### WORK ORDER
Only one stretch of the data is wanted: the line containing "février 2, 2026", the line containing "janvier 27, 2026", and every line between them, copied exactly.

### MATERIAL SHOWN
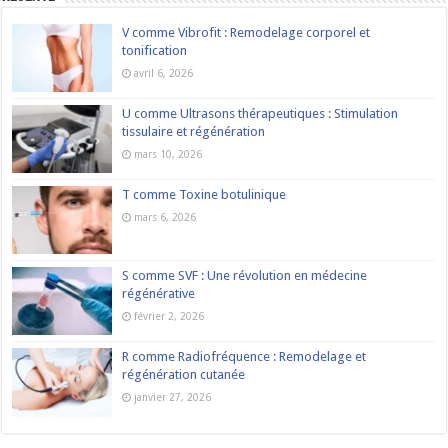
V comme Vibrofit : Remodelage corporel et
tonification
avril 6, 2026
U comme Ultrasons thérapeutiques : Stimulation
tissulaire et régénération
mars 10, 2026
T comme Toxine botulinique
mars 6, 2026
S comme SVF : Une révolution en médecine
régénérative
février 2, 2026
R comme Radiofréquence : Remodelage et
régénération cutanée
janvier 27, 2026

---

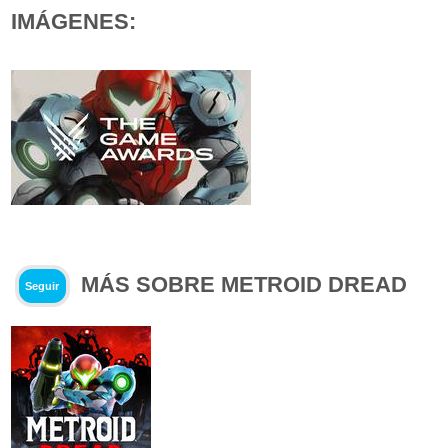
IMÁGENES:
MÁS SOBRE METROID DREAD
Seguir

### WORKED SOLUTION
février 2, 2026
R comme Radiofréquence : Remodelage et
régénération cutanée
janvier 27, 2026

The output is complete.